Council and ward: Shetland North
How long have you been a councillor?
What prompted you to stand for election?
I did not feel that the council at the time really represented my friends group or me. The council lacked diversity and had very low numbers of female members.
Describe your average week as a Councillor.
One of the things I love about my role is the fact there is no such thing as an average week! It is a mixture of reading papers for council meetings, and committee meetings, attending meetings around some of the different roles I hold. Attending seminars or workshops on a variety of interesting topics. Helping members of the community with casework. Attending community council meetings in the evening and generally dealing with whatever comes into the email in box.
How does being a Councillor fit in with your other responsibilities and commitments (such as children / caring responsibilities)?
This role has a degree of flexibility so I can plan my diary in a way that allows me to do the other things I need to do in life. This is not 9-5 Monday - Friday, some days it can be 8am-10pm and other days you can arrange things so you have the afternoon free to attend to personal matters. At times, it is not so easy to get the balance right and council work does dominate life so it is vital to be organised and to ensure you keep diaries up to date.
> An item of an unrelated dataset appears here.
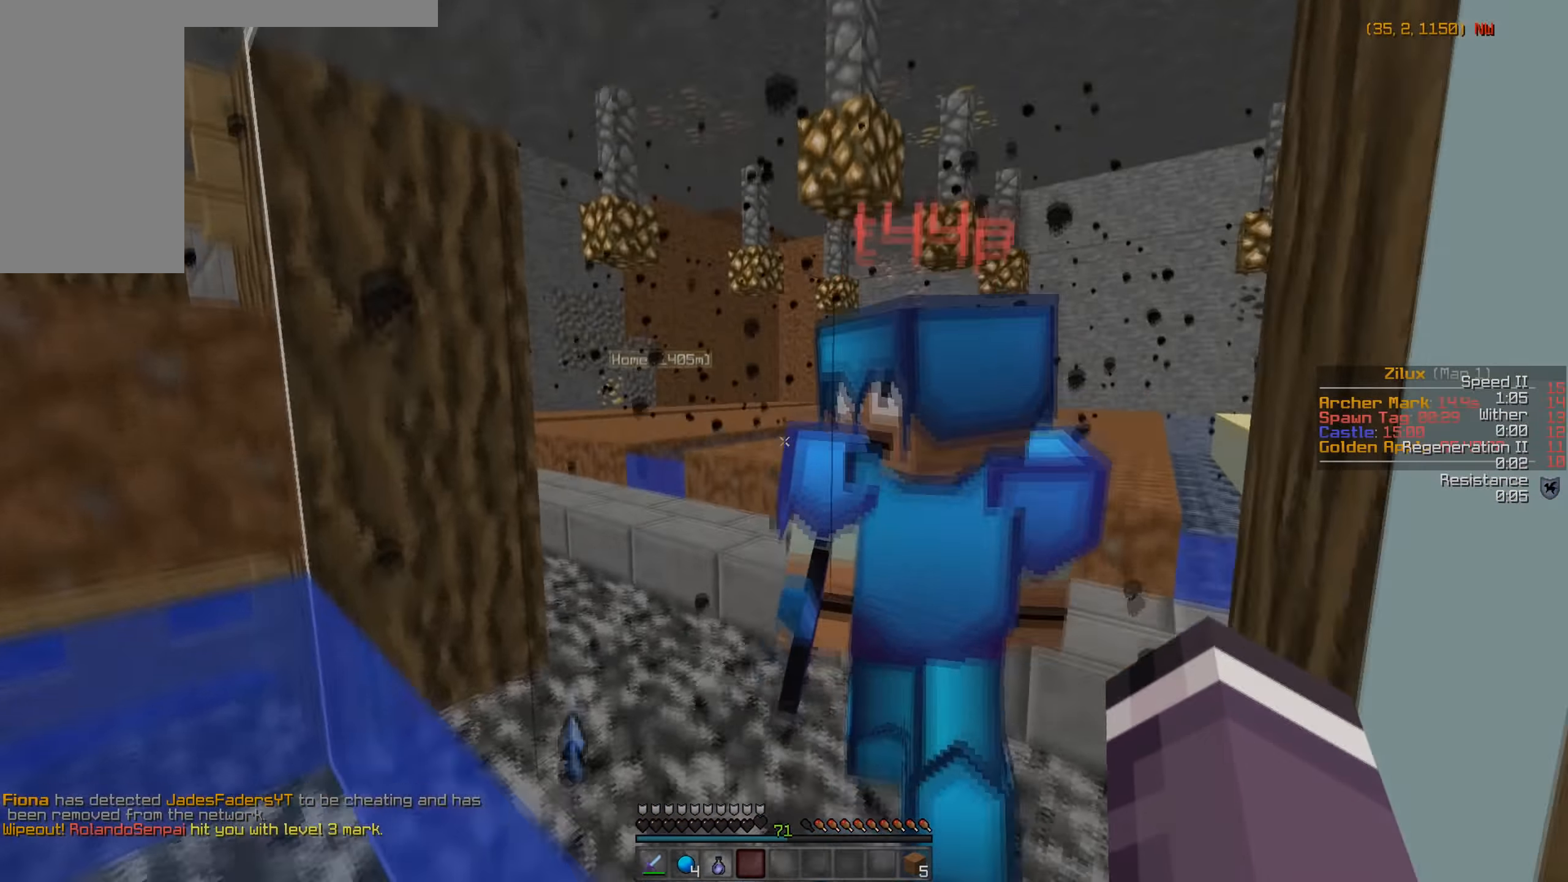
{"keys": ["a"], "mouse": [], "events": [[367, "w", "up"]]}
What do you find most rewarding about the role?
You get to shape vital services in your area, we all rely on council services and we get to help ensure they are appropriate for the needs of the community. It can also be very rewarding when you make a difference to someone’s life by helping with a challenging issue.
And the most challenging?
At times, it can be difficult to switch off, you do feel you are always at work and the sense of responsibility never really goes away unless you are actually away on holiday. At times, the diary can be a bit of a juggling act so you cannot be in two places at once so at times you have to make decisions based on what are the most important things to attend.
In addition, other people’s behaviour, you can only be responsible for how you behave and what you bring to the table. I am very much for having a positive and proactive approach and for working collectively with others, some people have a different approach and that can be challenging.
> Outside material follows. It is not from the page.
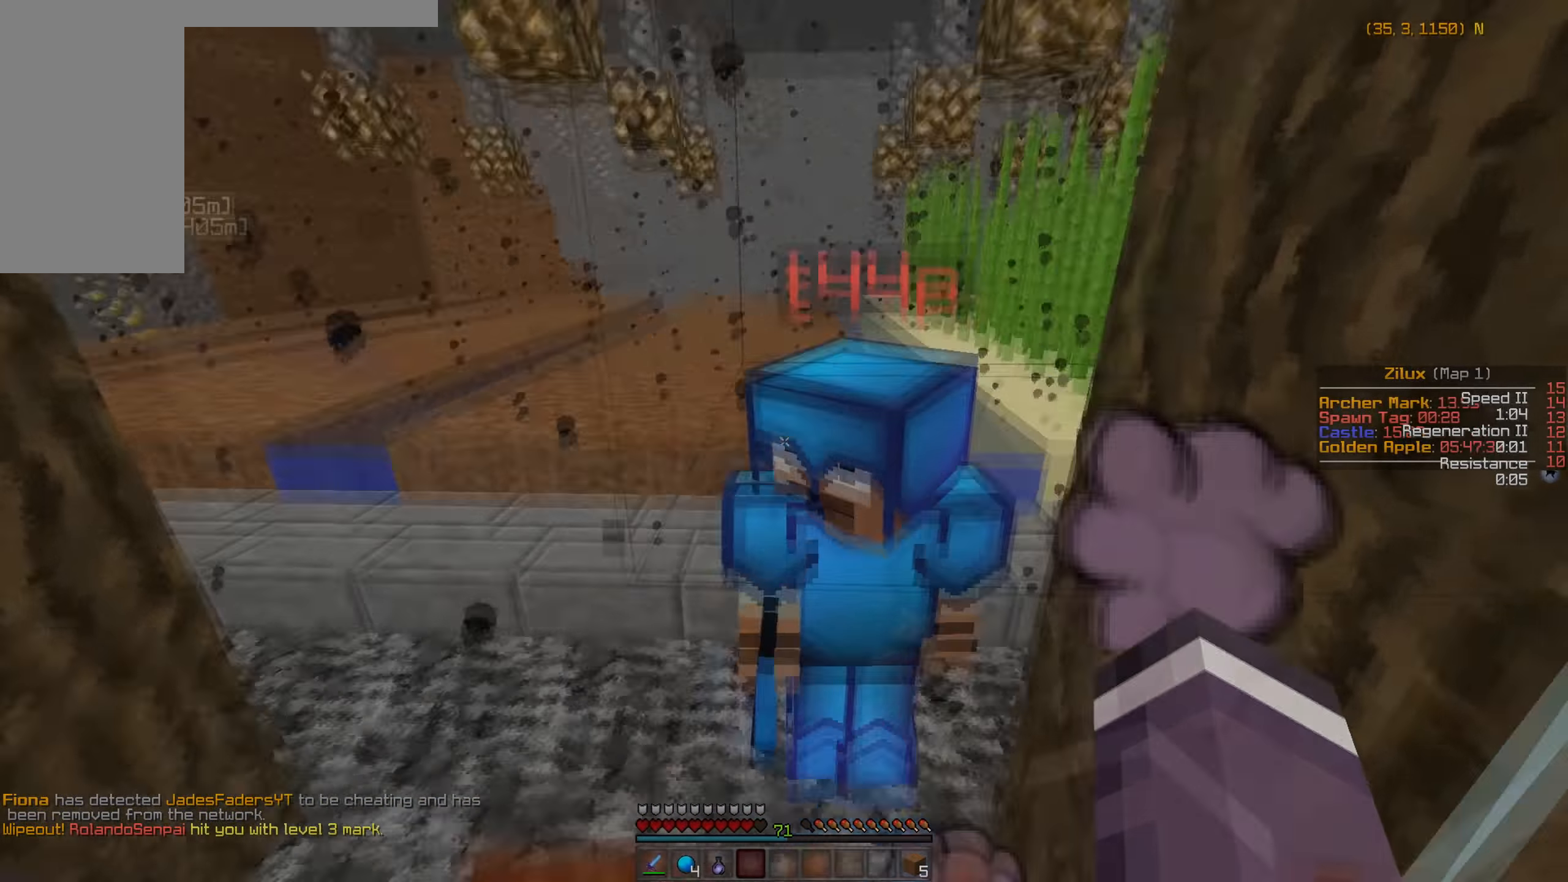
{"keys": ["a"], "mouse": [], "events": []}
What has been your greatest achievement as Councillor?
I do not see anyone thing as my great achievement, I think collectively my council has achieved many things that I have been part of. Personally, I have had the opportunity to be involved in many different areas of the council and additional groups such as the SIG Barriers to Elected Office. This has allowed me to get to know colleagues across other councils and to work with them collectively to help create change for the future.
Tell us one aspect about the job that people might not know / find surprising?
You do not need to have any specific qualifications to be a councillor, everyone has life experience and that is what you need to be able to bring to the table. Nobody expects you to be an expert on all things local government. You get a good induction and you can then focus on the areas you would like more information.
What support is available to possible candidates?
There are many different ways to get support; our council is producing a booklet to help inform perspective candidates of what to expect. The improvement service have a lot of information available on their website. The best way would be to speak to someone who is a current councillor and see if it sounds like something you would like to do. Also important to speak with family and friends, as it will be those people who will ultimately be the closest support for candidates.
Why is greater representation in local government important?
Our council chambers should represent our communities and they currently do not. We need more diversity and we need people to see that as the norm. Council chambers should reflect our communities so that when decisions are being made we have a broad range of views and ideas.
What advice would you give to someone considering standing for elected office in their local area?
If you are doing it for the right reasons and you think you can make a positive difference then go for it! It is important to recognise though that you need to work with people, local government needs people who want to make a difference and who can work together for the good of their communities. Relationship building is vital as you cannot do anything alone, you need to take people with you and you need to put in the work.
It is not an easy role to undertake and you will have days when you wonder why you did it but you will meet some fantastic people, there is support out there and you can make a difference to your community so just do it!
And finally, who is your role model and why?
Oh that is a tricky one, I am not sure I have a role model as such. I take inspiration from a variety of different people in my life. From a council perspective, I have been incredibly lucky to work with some very experienced members and officers who work tirelessly day in and day out who have helped support me in my role and given me much encouragement.
One such colleague said at the beginning of the council that you get out of this role what you put in and that has stuck with me.